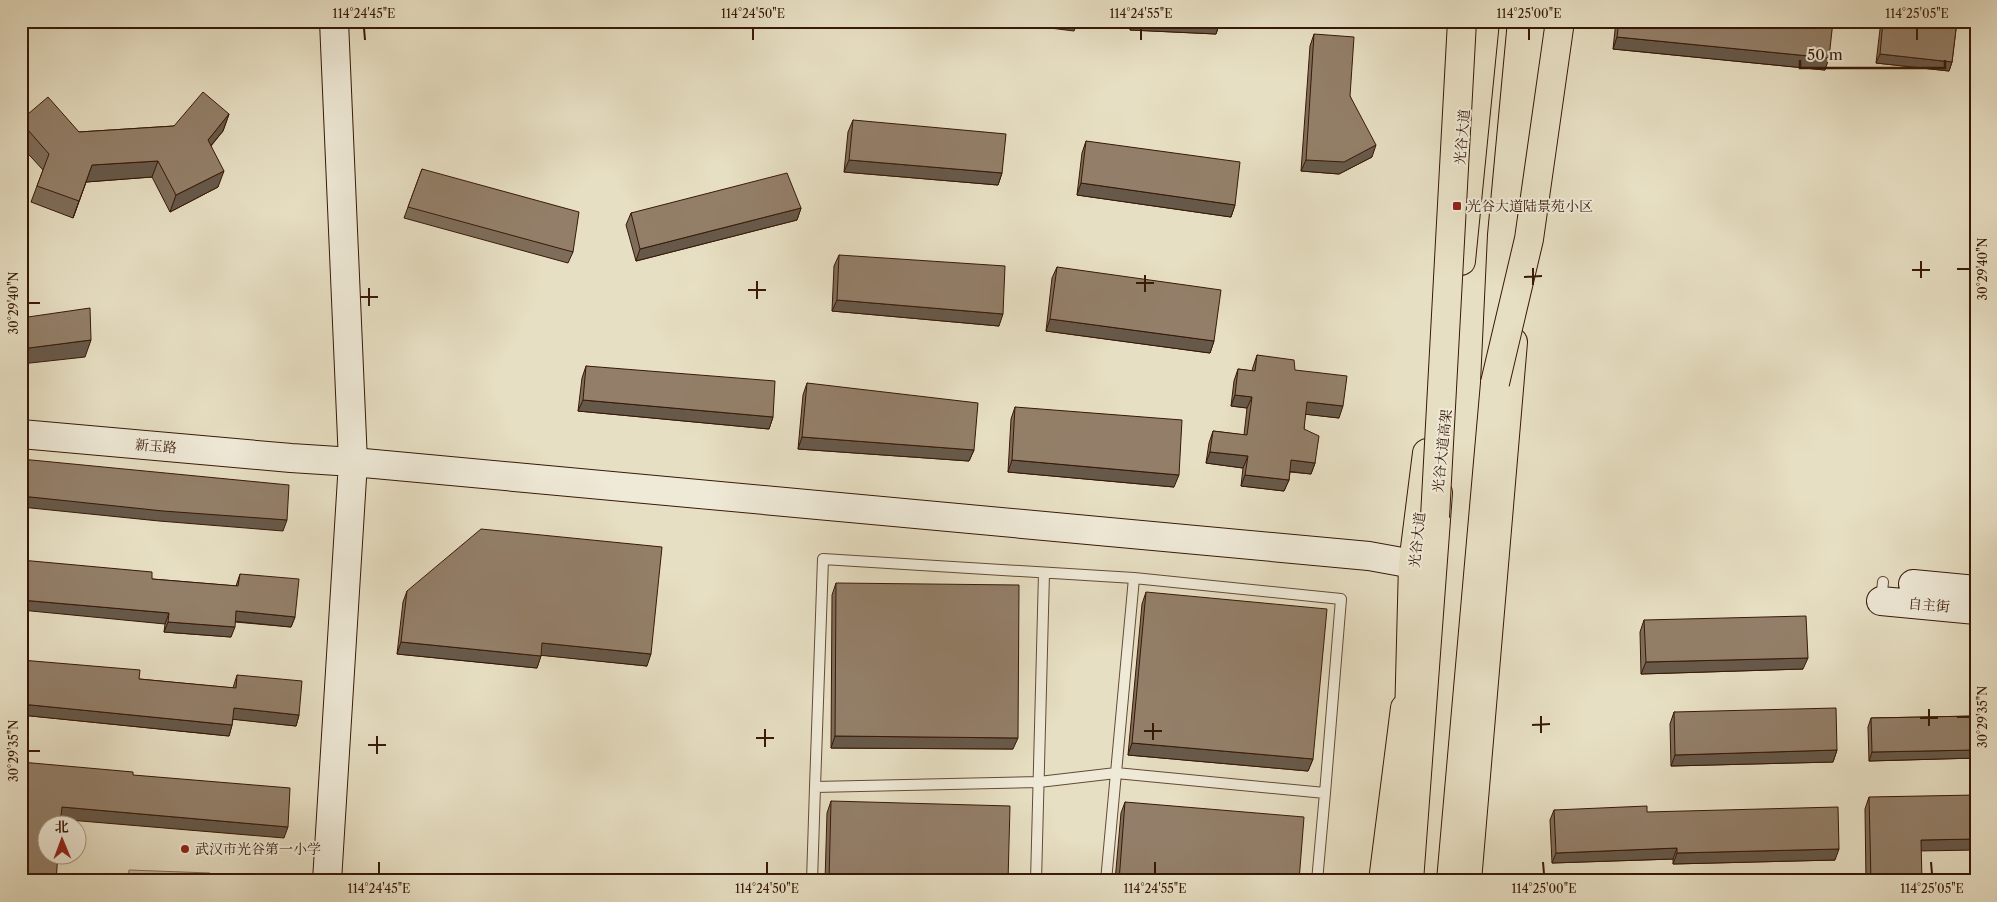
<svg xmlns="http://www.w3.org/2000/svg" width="1997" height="902" viewBox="0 0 1997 902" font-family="'Libre Caslon Text','Noto Serif SC',serif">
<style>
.green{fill:#c9bda3;stroke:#806a55}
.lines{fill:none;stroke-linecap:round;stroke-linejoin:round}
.lane-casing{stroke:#644a36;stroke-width:12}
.secondary-casing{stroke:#381807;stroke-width:30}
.primary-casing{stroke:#381807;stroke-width:30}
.highway-casing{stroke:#381807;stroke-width:30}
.lane{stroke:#efead8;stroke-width:10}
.secondary{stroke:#efead8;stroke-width:28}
.primary{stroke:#e7dfc3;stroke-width:28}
.highway{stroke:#e7dfc3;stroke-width:28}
.highway-bridge-casing{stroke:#381807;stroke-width:30;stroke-linecap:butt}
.highway-bridge{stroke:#e7dfc3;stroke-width:28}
.wall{fill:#7e6d5a;stroke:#381807}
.shaded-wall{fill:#67594a;stroke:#381807}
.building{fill:#937f69;stroke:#381807}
.ticks{fill:none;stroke:#381807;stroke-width:2}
.poi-dot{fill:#8f2418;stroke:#efead8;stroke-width:2}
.labels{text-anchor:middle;stroke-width:4;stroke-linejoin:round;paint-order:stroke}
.street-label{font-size:14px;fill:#381807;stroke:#efead8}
.poi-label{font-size:14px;fill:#381807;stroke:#efead8;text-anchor:start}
.neatline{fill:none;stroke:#381807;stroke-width:2}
.ticks-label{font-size:12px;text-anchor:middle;fill:#381807}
</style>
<rect width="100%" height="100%" fill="#e7dfc3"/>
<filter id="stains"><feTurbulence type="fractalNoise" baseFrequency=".004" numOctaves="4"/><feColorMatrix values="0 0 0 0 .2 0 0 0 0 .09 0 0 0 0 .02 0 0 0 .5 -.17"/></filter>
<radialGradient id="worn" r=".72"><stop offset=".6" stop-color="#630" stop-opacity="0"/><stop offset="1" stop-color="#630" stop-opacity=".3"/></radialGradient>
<path class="green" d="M 129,870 L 210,873 L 209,881 L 128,881 Z"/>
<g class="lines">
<defs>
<path id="lane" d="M 823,559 L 1134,578 L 1341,599 L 1325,793 L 1116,773 L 1039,782 L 815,787 Z
M 1881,601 L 1883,582
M 812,881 L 815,787
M 1036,881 L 1044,573
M 1106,881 L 1134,578
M 1317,881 L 1325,793"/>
<path id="secondary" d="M 21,434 L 291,458 L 353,462 L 1369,556 L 1413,564
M 1913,584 L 1976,590
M 1881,601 L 1976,610
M 327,881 L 353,462 L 334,21"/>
<path id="primary" d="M 1524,199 L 1536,21
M 1409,719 L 1413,564 L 1427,453
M 1467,881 L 1513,342"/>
<path id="highway" d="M 1461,261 L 1485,21
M 1383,881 L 1405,708
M 1409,881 L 1438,493
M 1451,881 L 1495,383 L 1502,235 L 1522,21"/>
</defs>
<use href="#lane" class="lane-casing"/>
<use href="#secondary" class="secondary-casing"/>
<use href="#primary" class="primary-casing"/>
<use href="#highway" class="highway-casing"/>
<use href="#lane" class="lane"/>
<use href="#secondary" class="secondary"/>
<use href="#primary" class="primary"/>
<use href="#highway" class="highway"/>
<defs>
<path id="highway-bridge" d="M 1495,383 L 1529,239 L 1560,21
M 1435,517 L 1462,21"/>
</defs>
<use href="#highway-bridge" class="highway-bridge-casing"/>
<use href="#highway-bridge" class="highway-bridge"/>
</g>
<path class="wall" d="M 927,21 L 939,21 L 938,23 Z
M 1131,21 L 1219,21 L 1219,25 L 1216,34 L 1130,30 Z
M 1616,21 L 1833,21 L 1825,70 L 1613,49 Z
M 1881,21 L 1957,21 L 1952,62 L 1949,71 L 1876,63 Z
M 1314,34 L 1350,96 L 1372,157 L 1339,174 L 1301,171 L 1310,46 Z
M 229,114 L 223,131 L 211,146 L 218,187 L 170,212 L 152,177 L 86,182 L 73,218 L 31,202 L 43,170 L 21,146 L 21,120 L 79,132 L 174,126 Z
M 853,120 L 1002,173 L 998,185 L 844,172 L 848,132 Z
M 1086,141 L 1235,205 L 1231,217 L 1077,195 L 1082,153 Z
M 422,169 L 573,252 L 568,263 L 404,218 Z
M 801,208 L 797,220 L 636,261 L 626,225 L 631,213 Z
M 839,255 L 999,326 L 832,311 L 834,266 Z
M 1057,267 L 1214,341 L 1210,353 L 1046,331 L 1052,278 Z
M 1257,355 L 1295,370 L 1339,418 L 1305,414 L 1304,429 L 1315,463 L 1311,474 L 1290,472 L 1289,480 L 1284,491 L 1241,486 L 1243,468 L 1206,463 L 1209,443 L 1213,431 L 1244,435 L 1247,408 L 1231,406 L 1234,381 L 1238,369 L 1252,371 L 1253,367 Z
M 586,366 L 773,417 L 769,429 L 578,411 L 582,378 Z
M 807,383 L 974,450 L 969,461 L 798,449 L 803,395 Z
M 1015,407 L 1174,487 L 1008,472 L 1011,419 Z
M 240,574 L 295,617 L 291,627 L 235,622 L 231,637 L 164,632 L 165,624 L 152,579 L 236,586 Z
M 836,583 L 1013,749 L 831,748 L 832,595 Z
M 407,591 L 647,666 L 541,655 L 537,668 L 397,654 L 403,602 Z
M 1146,592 L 1313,759 L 1308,771 L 1128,755 L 1142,604 Z
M 1644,620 L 1803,669 L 1641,674 L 1640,632 Z
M 21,660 L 139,679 L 233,688 L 237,675 L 299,715 L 296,726 L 233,719 L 232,725 L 229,736 L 21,715 Z
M 1674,712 L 1837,750 L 1833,762 L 1671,766 L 1670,724 Z
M 1976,716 L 1976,758 L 1869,761 L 1868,727 L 1871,718 Z
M 1869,797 L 1922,881 L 1866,881 L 1865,809 Z
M 831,801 L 1008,881 L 825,881 L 827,813 Z
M 1125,802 L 1299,881 L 1115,881 L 1121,813 Z
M 1554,810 L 1835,860 L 1673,864 L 1673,859 L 1552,863 L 1550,820 Z"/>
<path class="shaded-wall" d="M 994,21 L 1073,21 L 1078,22 L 1074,31 Z
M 1133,21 L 1142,21 L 1219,25 L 1216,34 L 1130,30 Z
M 1617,37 L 1829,58 L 1825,70 L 1613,49 Z
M 1880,54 L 1952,62 L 1949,71 L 1876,63 Z
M 229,114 L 223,131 L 202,156 L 208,140 Z
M 1376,145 L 1372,157 L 1339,174 L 1301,171 L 1306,160 Z
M 849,160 L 1002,173 L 998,185 L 844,172 Z
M 158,161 L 152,177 L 86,182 L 73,218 L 92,165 Z
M 224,171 L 218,187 L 170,212 L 176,195 Z
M 1081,183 L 1235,205 L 1231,217 L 1077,195 Z
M 801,208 L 797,220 L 636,261 L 640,249 Z
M 837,300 L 1003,314 L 999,326 L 832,311 Z
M 1050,319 L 1214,341 L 1210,353 L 1046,331 Z
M 91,340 L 85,357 L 21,364 L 21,349 Z
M 1235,395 L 1252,397 L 1247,408 L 1231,406 Z
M 583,400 L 773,417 L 769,429 L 578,411 Z
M 1307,402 L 1343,406 L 1339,418 L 1303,414 Z
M 802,437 L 974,450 L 969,461 L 798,449 Z
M 1210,452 L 1248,456 L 1243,468 L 1206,463 Z
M 1012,460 L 1179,475 L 1174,487 L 1008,472 Z
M 1291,460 L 1315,463 L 1311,474 L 1287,471 Z
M 1245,475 L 1289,480 L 1284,491 L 1241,486 Z
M 21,496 L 287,520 L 283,531 L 159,521 L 21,507 Z
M 21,600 L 169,613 L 165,624 L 21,610 Z
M 236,611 L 295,617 L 291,627 L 232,621 Z
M 168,622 L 235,627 L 231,637 L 164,632 Z
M 401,642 L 541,656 L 537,668 L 397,654 Z
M 542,643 L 651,654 L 647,666 L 538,655 Z
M 1808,658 L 1803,669 L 1641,674 L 1646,662 Z
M 21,704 L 232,725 L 229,736 L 21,715 Z
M 234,708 L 299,715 L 296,726 L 230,719 Z
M 835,736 L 1018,738 L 1013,749 L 831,748 Z
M 1132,743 L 1313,759 L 1308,771 L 1128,755 Z
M 1837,750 L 1833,762 L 1671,766 L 1675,755 Z
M 1976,750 L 1976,758 L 1869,761 L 1872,752 Z
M 62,807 L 288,827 L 284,838 L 57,819 Z
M 1976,839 L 1976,850 L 1917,851 L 1921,840 Z
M 1677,848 L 1673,859 L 1552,863 L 1556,853 Z
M 1839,849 L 1835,860 L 1673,864 L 1677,853 Z"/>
<path class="building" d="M 1142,21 L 1219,21 L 1219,25 Z
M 1619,21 L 1833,21 L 1829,58 L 1617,37 Z
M 1883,21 L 1957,21 L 1952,62 L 1880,54 Z
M 1314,34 L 1354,37 L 1350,96 L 1376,145 L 1344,162 L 1306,160 Z
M 203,92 L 229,114 L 208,140 L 224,171 L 176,195 L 158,161 L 92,165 L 79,201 L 37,186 L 49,154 L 21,122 L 21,120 L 48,97 L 79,132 L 174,126 Z
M 853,120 L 1006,134 L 1002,173 L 849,160 Z
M 1086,141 L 1240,162 L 1235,205 L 1081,183 Z
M 422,169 L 579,212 L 573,252 L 408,207 Z
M 787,173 L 801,208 L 640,249 L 631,213 Z
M 839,255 L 1005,266 L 1003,314 L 837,300 Z
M 1057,267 L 1221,290 L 1214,341 L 1050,319 Z
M 90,308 L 91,340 L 21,349 L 21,317 L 28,317 Z
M 1257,355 L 1294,360 L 1295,370 L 1347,376 L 1343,406 L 1307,402 L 1304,429 L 1319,436 L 1315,463 L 1291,460 L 1289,480 L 1245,475 L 1248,456 L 1210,452 L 1213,431 L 1247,435 L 1252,397 L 1235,395 L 1238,369 L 1255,371 Z
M 586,366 L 775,381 L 773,417 L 583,400 Z
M 807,383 L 978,403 L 974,450 L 802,437 Z
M 1015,407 L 1182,420 L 1179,475 L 1012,460 Z
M 21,459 L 289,485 L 287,520 L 163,511 L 21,496 Z
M 481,529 L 662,547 L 651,654 L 542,643 L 541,656 L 401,642 L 407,591 Z
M 21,560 L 152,572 L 152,579 L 238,586 L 240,574 L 299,579 L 295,617 L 236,611 L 235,627 L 168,622 L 169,613 L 21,600 Z
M 836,583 L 1019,585 L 1018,738 L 835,736 Z
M 1146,592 L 1327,609 L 1313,759 L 1132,743 Z
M 1806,616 L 1808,658 L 1646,662 L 1644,620 Z
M 21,660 L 140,670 L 139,679 L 236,688 L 237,675 L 302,681 L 299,715 L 234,708 L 232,725 L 21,704 Z
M 1836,708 L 1837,750 L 1675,755 L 1674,712 Z
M 1976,716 L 1976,750 L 1872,752 L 1871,718 Z
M 21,762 L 133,772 L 133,775 L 290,788 L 288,827 L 62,807 L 60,824 L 48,824 L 48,854 L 58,854 L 56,881 L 21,881 Z
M 1976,795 L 1976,839 L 1921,840 L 1922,881 L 1871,881 L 1869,797 Z
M 831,801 L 1010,806 L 1008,881 L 829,881 Z
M 1125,802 L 1304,817 L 1299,881 L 1119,881 Z
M 1647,806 L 1647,812 L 1838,807 L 1839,849 L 1677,853 L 1677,848 L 1556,853 L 1554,810 Z"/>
<path class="ticks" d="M 364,28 L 365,40M 753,28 L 753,40M 1141,28 L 1141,40M 1529,28 L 1529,40M 1917,28 L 1917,40M 1921,261 L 1921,278M 1533,268 L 1533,285M 1957,269 L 1970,269M 1912,270 L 1930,270M 1145,275 L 1145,292M 1524,277 L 1542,276M 757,281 L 757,299M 1136,283 L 1154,283M 369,288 L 369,306M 748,290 L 766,290M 360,297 L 378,297M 28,303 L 40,303M 1929,709 L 1929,726M 1541,716 L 1541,733M 1957,717 L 1970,717M 1920,718 L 1938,718M 1153,723 L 1153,740M 1532,725 L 1550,724M 765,729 L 765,747M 1144,731 L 1162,731M 377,736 L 377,754M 756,738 L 774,738M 368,745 L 386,745M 28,751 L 40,751M 379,862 L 379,874M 767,862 L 767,874M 1155,862 L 1155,874M 1543,862 L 1544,874M 1931,862 L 1932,874"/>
<g class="poi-dot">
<rect x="1452" y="201" width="10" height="10" rx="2.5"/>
<circle cx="185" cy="849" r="5"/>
</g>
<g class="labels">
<g class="street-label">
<text transform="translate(1462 137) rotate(-85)" y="5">光谷大道</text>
<text transform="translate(156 446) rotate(5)" y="5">新玉路</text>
<text transform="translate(1442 451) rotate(-84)" y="5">光谷大道高架</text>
<text transform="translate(1417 540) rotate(-84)" y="5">光谷大道</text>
<text transform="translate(1929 605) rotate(5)" y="5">自主街</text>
</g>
<g class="poi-label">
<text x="1467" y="211">光谷大道陆景苑小区</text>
<text x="195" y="854">武汉市光谷第一小学</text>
</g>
</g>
<rect width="1997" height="902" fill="none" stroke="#e7dfc3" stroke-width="55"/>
<g transform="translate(62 840) rotate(359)"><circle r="24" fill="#efead8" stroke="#a69684"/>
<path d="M0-4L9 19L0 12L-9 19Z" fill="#8f2418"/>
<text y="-8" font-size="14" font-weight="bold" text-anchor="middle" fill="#381807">北</text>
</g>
<path d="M1800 60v8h145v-8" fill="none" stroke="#381807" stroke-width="2.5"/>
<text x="1807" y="60" font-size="15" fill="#381807" stroke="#efead8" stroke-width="4" paint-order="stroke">50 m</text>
<rect x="28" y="28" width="1942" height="846" class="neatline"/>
<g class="ticks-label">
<text x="364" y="18">114°24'45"E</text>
<text x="753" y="18">114°24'50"E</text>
<text x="1141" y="18">114°24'55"E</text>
<text x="1529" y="18">114°25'00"E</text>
<text x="1917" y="18">114°25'05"E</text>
<text transform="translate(1983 269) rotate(-90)" y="4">30°29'40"N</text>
<text transform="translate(14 303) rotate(-90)" y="4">30°29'40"N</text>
<text transform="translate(1983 717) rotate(-90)" y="4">30°29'35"N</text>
<text transform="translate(14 751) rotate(-90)" y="4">30°29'35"N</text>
<text x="379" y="893">114°24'45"E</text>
<text x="767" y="893">114°24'50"E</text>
<text x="1155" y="893">114°24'55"E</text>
<text x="1544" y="893">114°25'00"E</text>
<text x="1932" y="893">114°25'05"E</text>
</g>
<rect width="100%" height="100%" filter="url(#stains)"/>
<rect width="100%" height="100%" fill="url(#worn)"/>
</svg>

=======

Using the data above, repeat exactly the lines that begin at the line with "M 1881,601 L 1976,610" and end at the line with "M 807,383 L 974,450", both ends included.

M 1881,601 L 1976,610
M 327,881 L 353,462 L 334,21"/>
<path id="primary" d="M 1524,199 L 1536,21
M 1409,719 L 1413,564 L 1427,453
M 1467,881 L 1513,342"/>
<path id="highway" d="M 1461,261 L 1485,21
M 1383,881 L 1405,708
M 1409,881 L 1438,493
M 1451,881 L 1495,383 L 1502,235 L 1522,21"/>
</defs>
<use href="#lane" class="lane-casing"/>
<use href="#secondary" class="secondary-casing"/>
<use href="#primary" class="primary-casing"/>
<use href="#highway" class="highway-casing"/>
<use href="#lane" class="lane"/>
<use href="#secondary" class="secondary"/>
<use href="#primary" class="primary"/>
<use href="#highway" class="highway"/>
<defs>
<path id="highway-bridge" d="M 1495,383 L 1529,239 L 1560,21
M 1435,517 L 1462,21"/>
</defs>
<use href="#highway-bridge" class="highway-bridge-casing"/>
<use href="#highway-bridge" class="highway-bridge"/>
</g>
<path class="wall" d="M 927,21 L 939,21 L 938,23 Z
M 1131,21 L 1219,21 L 1219,25 L 1216,34 L 1130,30 Z
M 1616,21 L 1833,21 L 1825,70 L 1613,49 Z
M 1881,21 L 1957,21 L 1952,62 L 1949,71 L 1876,63 Z
M 1314,34 L 1350,96 L 1372,157 L 1339,174 L 1301,171 L 1310,46 Z
M 229,114 L 223,131 L 211,146 L 218,187 L 170,212 L 152,177 L 86,182 L 73,218 L 31,202 L 43,170 L 21,146 L 21,120 L 79,132 L 174,126 Z
M 853,120 L 1002,173 L 998,185 L 844,172 L 848,132 Z
M 1086,141 L 1235,205 L 1231,217 L 1077,195 L 1082,153 Z
M 422,169 L 573,252 L 568,263 L 404,218 Z
M 801,208 L 797,220 L 636,261 L 626,225 L 631,213 Z
M 839,255 L 999,326 L 832,311 L 834,266 Z
M 1057,267 L 1214,341 L 1210,353 L 1046,331 L 1052,278 Z
M 1257,355 L 1295,370 L 1339,418 L 1305,414 L 1304,429 L 1315,463 L 1311,474 L 1290,472 L 1289,480 L 1284,491 L 1241,486 L 1243,468 L 1206,463 L 1209,443 L 1213,431 L 1244,435 L 1247,408 L 1231,406 L 1234,381 L 1238,369 L 1252,371 L 1253,367 Z
M 586,366 L 773,417 L 769,429 L 578,411 L 582,378 Z
M 807,383 L 974,450 L 969,461 L 798,449 L 803,395 Z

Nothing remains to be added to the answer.